• [EXTRACTED INFORMATION]

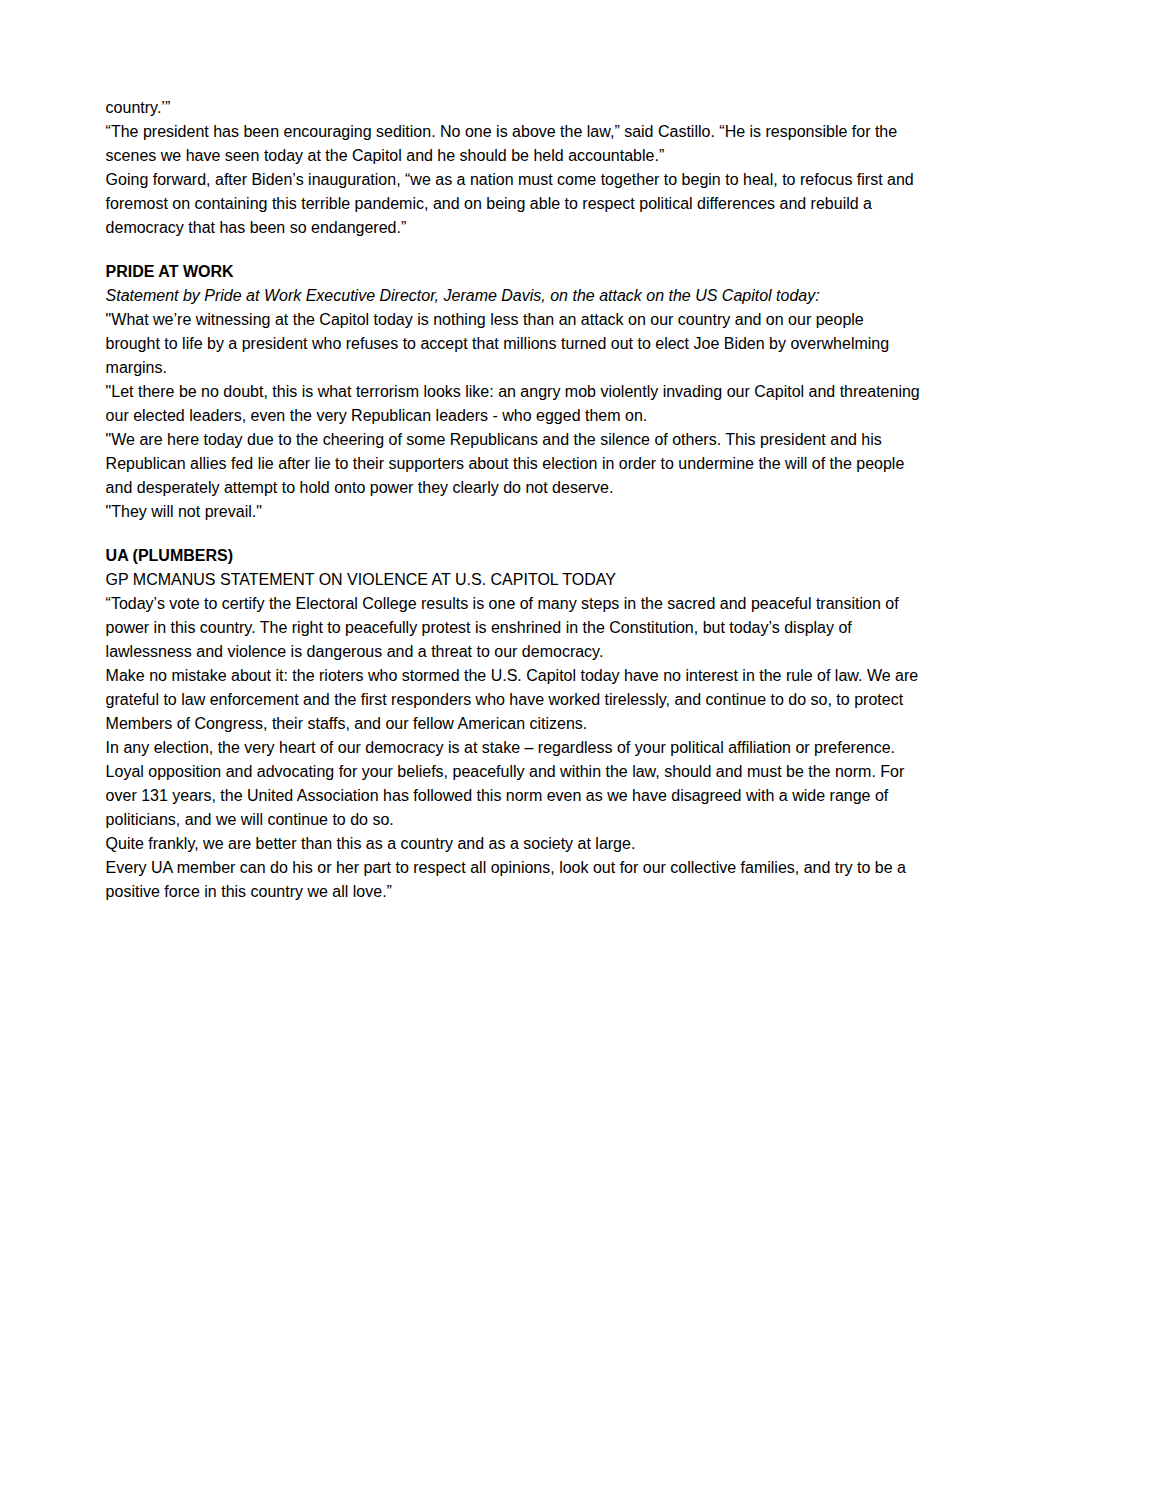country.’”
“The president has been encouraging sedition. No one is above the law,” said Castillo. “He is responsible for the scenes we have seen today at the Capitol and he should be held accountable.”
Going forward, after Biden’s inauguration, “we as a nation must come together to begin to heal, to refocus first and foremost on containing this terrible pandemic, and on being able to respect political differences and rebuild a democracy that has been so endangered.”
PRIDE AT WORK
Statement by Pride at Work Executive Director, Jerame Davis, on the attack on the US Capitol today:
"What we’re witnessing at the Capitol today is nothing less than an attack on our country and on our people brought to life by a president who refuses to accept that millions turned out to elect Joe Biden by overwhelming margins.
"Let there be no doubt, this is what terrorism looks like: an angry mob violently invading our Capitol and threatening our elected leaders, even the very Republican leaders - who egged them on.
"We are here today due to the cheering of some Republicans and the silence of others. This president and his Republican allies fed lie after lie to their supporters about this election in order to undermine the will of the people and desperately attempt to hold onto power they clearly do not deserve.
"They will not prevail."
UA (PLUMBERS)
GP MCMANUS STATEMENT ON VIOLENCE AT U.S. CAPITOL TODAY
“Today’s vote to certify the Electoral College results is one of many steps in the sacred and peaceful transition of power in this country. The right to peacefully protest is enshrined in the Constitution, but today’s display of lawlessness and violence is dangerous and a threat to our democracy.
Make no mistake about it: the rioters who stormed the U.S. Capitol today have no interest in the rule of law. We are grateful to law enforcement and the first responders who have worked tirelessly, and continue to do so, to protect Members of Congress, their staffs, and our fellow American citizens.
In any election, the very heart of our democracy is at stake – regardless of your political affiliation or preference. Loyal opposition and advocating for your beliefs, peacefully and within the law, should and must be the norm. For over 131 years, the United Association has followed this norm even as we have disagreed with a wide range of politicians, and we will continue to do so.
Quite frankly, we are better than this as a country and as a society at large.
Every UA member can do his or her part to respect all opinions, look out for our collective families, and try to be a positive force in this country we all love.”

• [PROBLEM]
Your task is to return the lines above, from the first one up to and including the line containing "Statement by Pride", minus any pictures.

• [RESULT]
country.’”
“The president has been encouraging sedition. No one is above the law,” said Castillo. “He is responsible for the scenes we have seen today at the Capitol and he should be held accountable.”
Going forward, after Biden’s inauguration, “we as a nation must come together to begin to heal, to refocus first and foremost on containing this terrible pandemic, and on being able to respect political differences and rebuild a democracy that has been so endangered.”
PRIDE AT WORK
Statement by Pride at Work Executive Director, Jerame Davis, on the attack on the US Capitol today:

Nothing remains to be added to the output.